The money to retain football coaches and recruit athletes leads universities to make “devils’ bargains” with investment groups that are often apparel companies, turning them into power brokers on college campuses, Martha Nussbaum, the Ernst Freund Distinguished Service Professor of Philosophy at the University of Chicago, said at the event, held in Myron Taylor Hall, Cornell Law School.
“With all this money both going in and, they hope, through TV revenues coming out, there’s a horrible collective action problem,” she said. “Because if they uphold high standards – academic standards and standards of sexual conduct – then they’re going to lose out on some of the recruits that they wanted. So gradually there’s a race to the bottom and they insulate the athletes who commit sexual assault from full accountability.”

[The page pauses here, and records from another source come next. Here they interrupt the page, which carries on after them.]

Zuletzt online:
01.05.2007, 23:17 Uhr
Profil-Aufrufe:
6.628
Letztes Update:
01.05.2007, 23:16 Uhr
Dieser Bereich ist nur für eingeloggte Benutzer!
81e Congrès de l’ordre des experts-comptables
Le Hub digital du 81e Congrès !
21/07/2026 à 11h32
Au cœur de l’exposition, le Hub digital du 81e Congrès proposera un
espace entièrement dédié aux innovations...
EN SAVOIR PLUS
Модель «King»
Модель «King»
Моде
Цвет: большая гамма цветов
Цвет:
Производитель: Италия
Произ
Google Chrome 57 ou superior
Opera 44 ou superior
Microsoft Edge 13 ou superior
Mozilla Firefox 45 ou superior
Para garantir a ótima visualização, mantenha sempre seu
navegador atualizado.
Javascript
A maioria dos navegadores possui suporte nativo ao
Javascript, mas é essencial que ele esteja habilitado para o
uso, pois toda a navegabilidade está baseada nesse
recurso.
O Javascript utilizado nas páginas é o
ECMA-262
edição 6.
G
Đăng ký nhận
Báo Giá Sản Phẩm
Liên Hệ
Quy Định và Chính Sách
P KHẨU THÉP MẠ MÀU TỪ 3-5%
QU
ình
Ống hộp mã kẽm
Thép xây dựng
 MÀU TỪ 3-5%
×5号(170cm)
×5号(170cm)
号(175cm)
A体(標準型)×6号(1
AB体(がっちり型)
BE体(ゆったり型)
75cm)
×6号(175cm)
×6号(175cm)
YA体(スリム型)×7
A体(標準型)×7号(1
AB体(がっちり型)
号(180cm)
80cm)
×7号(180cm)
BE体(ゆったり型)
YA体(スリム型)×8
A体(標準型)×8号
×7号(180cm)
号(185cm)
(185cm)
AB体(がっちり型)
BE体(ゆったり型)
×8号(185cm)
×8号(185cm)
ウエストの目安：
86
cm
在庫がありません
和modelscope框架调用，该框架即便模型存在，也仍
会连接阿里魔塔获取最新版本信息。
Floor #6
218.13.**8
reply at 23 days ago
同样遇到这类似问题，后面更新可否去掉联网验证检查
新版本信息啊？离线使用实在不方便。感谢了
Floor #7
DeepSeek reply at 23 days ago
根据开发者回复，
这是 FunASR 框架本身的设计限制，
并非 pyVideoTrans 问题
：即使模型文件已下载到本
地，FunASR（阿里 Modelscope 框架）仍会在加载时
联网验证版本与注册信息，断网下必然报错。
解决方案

Nussbaum, author of “Citadels of Pride: Sexual Abuse, Accountability, and Reconciliation,” spoke on the panel with George Will, the Washington Post columnist who has written three books about baseball. The event was moderated by Michael Huyghue, visiting professor of the practice at Cornell Law School, who specializes in sports law.
The Coors series, which launched in 2019, brings together speakers with diverse political viewpoints and provides the Ithaca campus community with a forum for intellectual discourse on difficulty but timely issues.
High-stakes college football produces academic shortcuts that allow athletes to spend more than the 20 hours a week they’re supposed to be devoting to their sport, based on NCAA rules, Will said. This academic corruption leads college athletes at many universities to take courses he called “academically laughable.”
While sports can cultivate exemplary traits for men and women, such as agility of mind and agility of body, Nussbaum said that is not the case with college football. “I think what happens with college football is that they don’t emphasize those virtues, to put it mildly,” she said. “They emphasize just sheer force.”
The panelists disagreed on whether sexual assault cases on campus should be prosecuted by a special university tribunal or the criminal justice system. Since sexual assault is a felony, Will said cases should be prosecuted by professionals, not panels of college professors and administrators.
“No college should be in the business of running a parallel criminal justice system,” he said.
Nussbaum, however, argued that it can take years for cases to proceed through the criminal justice system and both parties will have graduated by the time they are adjudicated. “There’s a need to intervene, right now, because it contaminates the climate of instruction,” she said.
College athletics will only be reformed when the recruitment process is changed and coaches no longer have the power to get preferred high school athletes admitted, Nussbaum said.
“If they can get people in because they say so, then the corruption begins there,” she said, “and so the first thing I would say is, you’ve got to clean up the admissions.”
Sherri Negrea is a freelance writer for Cornell Law School.